As far as force and personnel management, as a layman I can't really judge. However I've known a bunch of people who have been and are Air Force and Navy, and they learned to live with the "up or out" concept just fine, and planes continue to fly and ships continue to steam. It might not be the perfect system but it does, in theory, help guard against ossification of the body military, and injects valuable experience back into the public and private sectors.

The concept of "National Service" i.e. Draft i.e. Indoctrinated Youth is anathema to me regardless of who's selling it (and it's almost always a Lefty :) ).
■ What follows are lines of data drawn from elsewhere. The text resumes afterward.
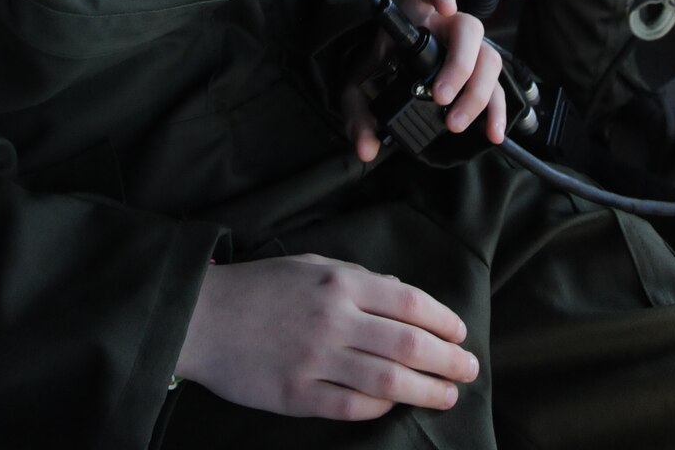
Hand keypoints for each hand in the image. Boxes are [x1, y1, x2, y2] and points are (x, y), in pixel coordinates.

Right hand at [175, 253, 478, 418]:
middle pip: (408, 345)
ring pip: (387, 382)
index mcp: (341, 281)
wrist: (205, 316)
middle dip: (447, 361)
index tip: (461, 335)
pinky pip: (351, 407)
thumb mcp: (314, 264)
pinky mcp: (297, 394)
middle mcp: (333, 318)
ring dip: (426, 391)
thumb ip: (360, 280)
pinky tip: (396, 407)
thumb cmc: (263, 286)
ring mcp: (315, 359)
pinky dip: (380, 409)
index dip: (443, 321)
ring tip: (447, 396)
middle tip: (469, 371)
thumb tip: (402, 296)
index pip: (409, 302)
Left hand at [342, 0, 505, 164]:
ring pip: (488, 58)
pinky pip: (497, 88)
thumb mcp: (358, 88)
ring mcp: (467, 49)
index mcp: (414, 14)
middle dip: (459, 65)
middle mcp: (446, 25)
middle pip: (468, 29)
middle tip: (440, 98)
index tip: (446, 8)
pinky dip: (497, 110)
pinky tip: (493, 131)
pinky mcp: (478, 75)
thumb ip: (357, 114)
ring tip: (455, 123)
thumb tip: (367, 149)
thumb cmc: (377, 71)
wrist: (387, 79)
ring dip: (476, 92)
There are plenty of voluntary civilian organizations that fill that role in this country and perceived shortcomings in the current force structure are a poor excuse to push that idea.
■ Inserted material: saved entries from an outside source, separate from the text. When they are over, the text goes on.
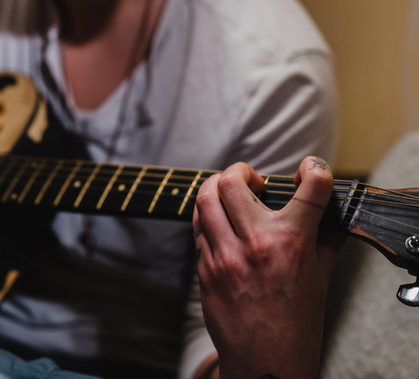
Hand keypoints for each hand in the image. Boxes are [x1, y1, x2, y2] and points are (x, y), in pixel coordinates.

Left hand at [192, 157, 342, 378]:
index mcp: (292, 242)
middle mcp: (255, 243)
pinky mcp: (205, 269)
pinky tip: (218, 225)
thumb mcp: (321, 277)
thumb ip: (326, 239)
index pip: (310, 190)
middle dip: (240, 171)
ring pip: (204, 199)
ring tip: (227, 195)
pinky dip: (207, 220)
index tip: (311, 171)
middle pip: (231, 181)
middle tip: (250, 180)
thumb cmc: (298, 320)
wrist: (266, 361)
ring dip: (215, 189)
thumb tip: (332, 212)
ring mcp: (224, 256)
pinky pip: (198, 230)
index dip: (315, 171)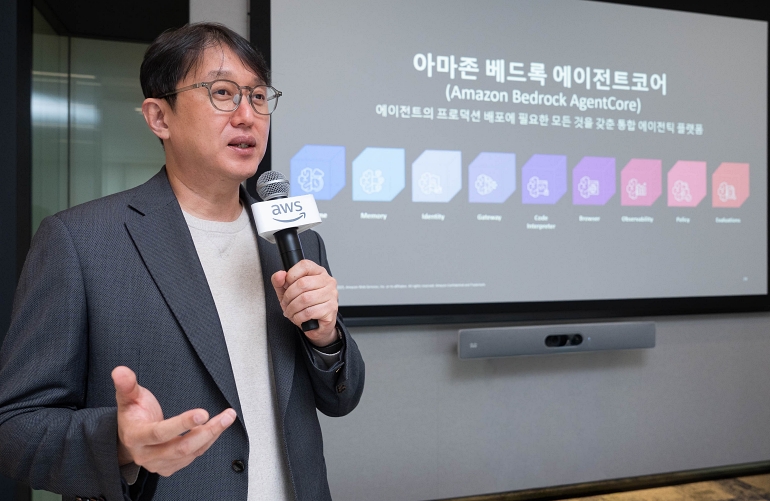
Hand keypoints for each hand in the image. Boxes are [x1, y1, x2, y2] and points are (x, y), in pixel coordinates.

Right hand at [112, 366, 236, 476]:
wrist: (129, 438)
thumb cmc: (133, 414)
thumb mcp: (128, 397)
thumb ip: (126, 385)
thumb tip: (120, 370)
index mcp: (135, 436)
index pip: (160, 433)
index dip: (182, 424)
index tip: (203, 413)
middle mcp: (146, 454)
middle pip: (180, 447)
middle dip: (207, 431)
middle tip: (226, 416)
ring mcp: (158, 464)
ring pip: (191, 452)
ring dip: (212, 435)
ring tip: (227, 417)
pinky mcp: (169, 468)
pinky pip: (193, 456)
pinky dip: (208, 442)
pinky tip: (216, 428)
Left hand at [271, 259, 338, 345]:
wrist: (316, 325)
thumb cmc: (304, 307)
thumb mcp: (288, 292)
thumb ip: (280, 282)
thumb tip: (279, 275)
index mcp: (318, 272)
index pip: (304, 265)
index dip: (291, 275)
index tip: (286, 284)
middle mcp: (327, 281)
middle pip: (302, 283)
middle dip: (289, 296)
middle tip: (286, 303)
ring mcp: (331, 295)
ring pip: (305, 299)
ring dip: (292, 308)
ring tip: (291, 311)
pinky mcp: (330, 309)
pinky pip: (309, 312)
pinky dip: (299, 317)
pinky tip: (299, 317)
Finally, there are two sentences that completely invalidate his opinion for me:
"At the moment, the Army, Navy and Marine Corps are at war, but the Air Force is not."

and
"War is no longer made up of set-piece battles between huge armies confronting each other with tanks and airplanes."

These two statements are shockingly ignorant and short-sighted. True, the current stage of the WoT is not a showcase for the USAF, but last decade we had a President who went all cowboy and rode to the rescue of the beleaguered Euros who were being threatened by a Serbian strongman who wanted to do a little people purging. This cowboy's shootin' iron of choice was the USAF, which strained more than a few wing spars hauling bombs in that campaign. Did that conflict invalidate the existance of the Navy? Of course it didn't.
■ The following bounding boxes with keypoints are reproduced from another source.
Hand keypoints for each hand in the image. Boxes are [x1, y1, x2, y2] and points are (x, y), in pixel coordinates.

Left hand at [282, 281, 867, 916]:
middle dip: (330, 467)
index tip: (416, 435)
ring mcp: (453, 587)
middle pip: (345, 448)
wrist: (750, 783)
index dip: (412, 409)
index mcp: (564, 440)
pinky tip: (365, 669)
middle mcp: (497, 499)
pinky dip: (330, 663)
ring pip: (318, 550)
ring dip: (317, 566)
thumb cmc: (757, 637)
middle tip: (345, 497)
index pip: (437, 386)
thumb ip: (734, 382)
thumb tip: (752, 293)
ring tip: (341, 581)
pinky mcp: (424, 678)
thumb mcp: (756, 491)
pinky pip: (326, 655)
And the author is pretty sure set-piece battles are never going to occur again, certainly not any that could use a dedicated air supremacy arm. The silliness of that position is almost beyond comment. History shows us the folly of only preparing to fight the last war or the current war.

Now, as I opened with, I think the idea of rethinking the USAF's strengths is a valuable one. If I were the Magic SecDef, I would snap my fingers and move the USAF firmly into the 21st century with next-generation UAVs supplanting manned airframes, and I would move the whole of the USAF up a few Angels, transitioning the ground support mission wholly to the other services and firmly embracing low and high Earth orbit for new platforms and missions. But get rid of the Air Force? No way.

In short, the services are optimized toolboxes, and wars and conflicts are jobs for tool-users. Not every toolbox is going to be opened for every job, but it's nice to know you've got the options and the optimization.

5 comments:

MeatAxe said...

I second the vote for more A-10s.

MeatAxe said...

Also I agree about air superiority. If we ever get into a real shooting match with the North Koreans or (heaven help us) the Chinese, we will be up shit creek in a barbed wire canoe without strategic bombing and a bunch of iron-assed fighter jocks flying interdiction missions.

cnick said...

I think UAVs are going to completely take over. Within 30 years or so you won't find very many manned Air Force planes in the sky. Just lots and lots of UAVs and micro-UAVs (why spy from 100 miles up when you could send in a swarm of micro-helicopters and see everything up close).

Anonymous said...

Eventually perhaps UAV's will take over cnick, but we are a long way from having true AI which is what is really required to have an unmanned fighter plane. UAV's for low level observations (such as the man launched ones that the army has), and predators are fine because they are comparatively cheap, and the man launched ones are two small for a fighter to bother with. Predators in any kind of contested air enviroment would be toast in no time. The global hawk is essentially used to fly over uncontested airspace as well. It is safe against most sam systems and other countries fighter interception due to its operating height which makes it valuable. I don't see it operating over any country with 3.5 gen fighters, mig 25's (because they are capable of making high speed high altitude interceptions), or heavy surface to air missile networks.

There are at least two more generations of manned western fighters before UAV's become the predominate fighter aircraft.

cnick said...

I actually work on this sort of stuff for a living...believe me, UAVs are taking over. They will still be remotely operated/guided for a while, but eventually they'll be almost completely automatic.